His grin was huge, and he let out some sort of war cry as he ran from my room.
I flopped back down on the mattress, my balls still aching. That kid would be the death of me.
My head throbbed, trying to think about the last time I’d gotten a full night’s sleep. I honestly couldn’t pull it from memory. Maybe the miracle would come this weekend.IfCharlie was exhausted from his uncle’s wedding, and Drew and Luke didn’t pull something stupid.
I would sell a kidney for a good twelve-hour stretch of rest.
“Get the hell out of my room,” Luke bellowed from down the hall.
Shit.
I sat up, swinging my legs over the side of my bed. Twelve hours wasn’t coming anytime soon.
* * *
“You killed the Fruit Loops,”Luke growled at his younger brother.
Drew looked up from his phone with a shrug. “I was hungry.”
Luke turned his thunderous look at me. “And let me guess, we don’t have any more.”
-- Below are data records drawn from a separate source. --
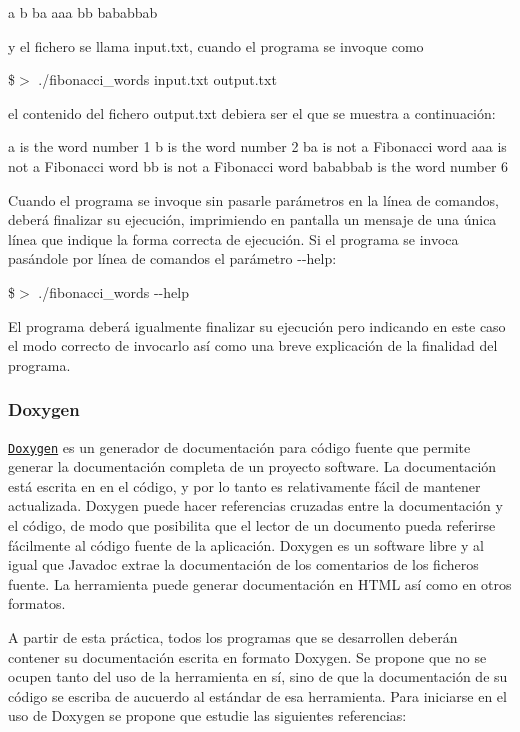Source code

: \begin{DoxyCode}
a
b
ba
aaa
bb
bababbab
\end{DoxyCode}


y el fichero se llama {\ttfamily input.\+txt}, cuando el programa se invoque como

{\ttfamily \$$>$ ./fibonacci\+\_\+words input.\+txt output.\+txt}

el contenido del fichero {\ttfamily output.\+txt} debiera ser el que se muestra a continuación\+:


\begin{DoxyCode}
a is the word number 1
b is the word number 2
ba is not a Fibonacci word
aaa is not a Fibonacci word
bb is not a Fibonacci word
bababbab is the word number 6
\end{DoxyCode}


Cuando el programa se invoque sin pasarle parámetros en la línea de comandos, deberá finalizar su ejecución, imprimiendo en pantalla un mensaje de una única línea que indique la forma correcta de ejecución. Si el programa se invoca pasándole por línea de comandos el parámetro {\ttfamily -\/-\/help}\+:

{\ttfamily \$$>$ ./fibonacci\+\_\+words -\/-\/help}

El programa deberá igualmente finalizar su ejecución pero indicando en este caso el modo correcto de invocarlo así como una breve explicación de la finalidad del programa.

\subsubsection*{Doxygen}

\href{https://www.doxygen.nl/index.html}{\tt Doxygen} es un generador de documentación para código fuente que permite generar la documentación completa de un proyecto software. La documentación está escrita en en el código, y por lo tanto es relativamente fácil de mantener actualizada. Doxygen puede hacer referencias cruzadas entre la documentación y el código, de modo que posibilita que el lector de un documento pueda referirse fácilmente al código fuente de la aplicación. Doxygen es un software libre y al igual que Javadoc extrae la documentación de los comentarios de los ficheros fuente. La herramienta puede generar documentación en H\+T\+ML así como en otros formatos.

A partir de esta práctica, todos los programas que se desarrollen deberán contener su documentación escrita en formato Doxygen. Se propone que no se ocupen tanto del uso de la herramienta en sí, sino de que la documentación de su código se escriba de aucuerdo al estándar de esa herramienta. Para iniciarse en el uso de Doxygen se propone que estudie las siguientes referencias\+:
My back teeth ground together as I moved toward the pantry. I’d known the teenage years wouldn’t be easy, but it was as if Luke had morphed into a different human being when he turned sixteen. He mainly communicated in grunts and scowls and never told me what was actually going on in that head of his.
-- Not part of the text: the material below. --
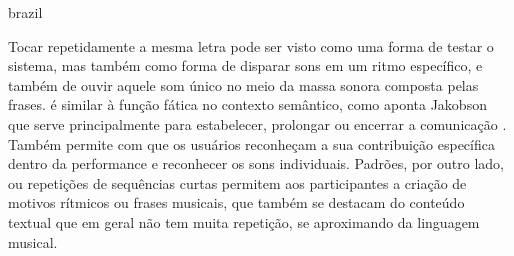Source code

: \begin{otherlanguage*}{brazil}

Tocar repetidamente a mesma letra pode ser visto como uma forma de testar o sistema, mas também como forma de disparar sons em um ritmo específico, e também de ouvir aquele som único no meio da massa sonora composta pelas frases. é similar à função fática no contexto semântico, como aponta Jakobson que serve principalmente para estabelecer, prolongar ou encerrar a comunicação \cite{Jakobson}. Também permite com que os usuários reconheçam a sua contribuição específica dentro da performance e reconhecer os sons individuais. Padrões, por outro lado, ou repetições de sequências curtas permitem aos participantes a criação de motivos rítmicos ou frases musicais, que também se destacam do conteúdo textual que em geral não tem muita repetição, se aproximando da linguagem musical.



\end{otherlanguage*}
It cut more than he’d ever know. He’d made me a father, and we’d always had a special bond. Fishing, hiking, camping. We did it all. Until he suddenly wanted nothing to do with me, seemingly overnight.
I scanned the pantry shelves: Cheerios. Cocoa Pebbles. Shredded Wheat. Cap’n Crunch. Kix. No Fruit Loops. I winced as I saw that while we had a world of cereal, we didn’t have much else. I needed to get to the grocery store. Stat. I grabbed all the boxes and headed back into the kitchen.
Depositing them onto the island, I met Luke’s pissed-off stare. “Bad news. No Fruit Loops. Good news? We’ve got every other cereal known to man.”
Luke shoved back his stool. “I’ll get something at school.”
I opened my mouth to argue but then closed it. I’d learned that I needed to pick my battles with Luke. And whether or not he ate breakfast at home was not the hill I wanted to die on.
Drew and Charlie didn’t seem to even register their eldest brother’s outburst. It happened so often that it was just background noise to them now. Charlie had his nose shoved into a book about reptiles, and Drew’s fingers flew across his cell phone screen. I’d gotten him the damn thing so he could let me know where he was or if one of his various sports practices ran late, but it was now permanently attached to his hand.
I turned around and scanned the counter. The bananas were way past their prime, but there was a lone orange in the bowl. I reached for it, removed the rind, halved it, then quickly put the pieces in bowls, shoving them at the two kids who still spoke to me.
“Do me a favor and eat something that isn’t just sugar and carbs so I don’t get fired as a dad, okay?”
Charlie giggled and popped a wedge of orange into his mouth. “Not fired.”